In the material below, the lines from the one containing "module fsm_me(output y, input" through the one containing "wire [1:0] s2ns;" are to be given again exactly, ends included, and no others.

──────── LISTED ENTRIES

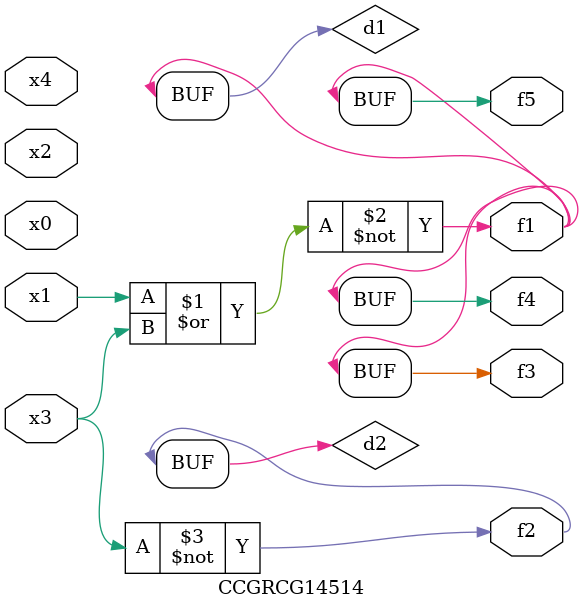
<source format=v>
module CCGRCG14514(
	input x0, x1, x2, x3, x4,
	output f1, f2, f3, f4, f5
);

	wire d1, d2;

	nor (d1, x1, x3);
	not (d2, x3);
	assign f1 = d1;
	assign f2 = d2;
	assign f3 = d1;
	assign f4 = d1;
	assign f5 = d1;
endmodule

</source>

────────────────
──────── LISTED ENTRIES

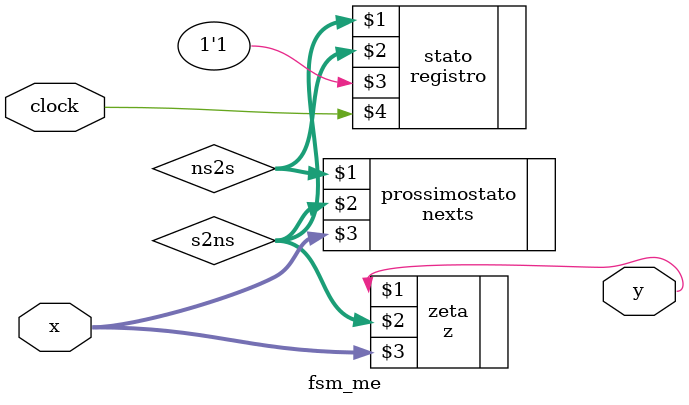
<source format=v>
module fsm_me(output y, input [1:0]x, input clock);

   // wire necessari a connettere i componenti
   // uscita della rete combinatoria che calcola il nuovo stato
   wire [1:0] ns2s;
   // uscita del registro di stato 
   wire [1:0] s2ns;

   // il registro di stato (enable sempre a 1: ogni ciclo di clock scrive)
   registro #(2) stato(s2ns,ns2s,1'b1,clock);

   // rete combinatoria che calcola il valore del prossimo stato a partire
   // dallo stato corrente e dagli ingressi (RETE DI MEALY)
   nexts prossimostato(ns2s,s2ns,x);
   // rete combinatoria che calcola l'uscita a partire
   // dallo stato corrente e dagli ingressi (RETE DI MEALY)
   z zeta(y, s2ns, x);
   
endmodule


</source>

────────────────

_SOLUTION BELOW:_
module fsm_me(output y, input [1:0]x, input clock);

   // wire necessari a connettere i componenti
   // uscita della rete combinatoria che calcola il nuovo stato
   wire [1:0] ns2s;
   // uscita del registro di stato 
   wire [1:0] s2ns;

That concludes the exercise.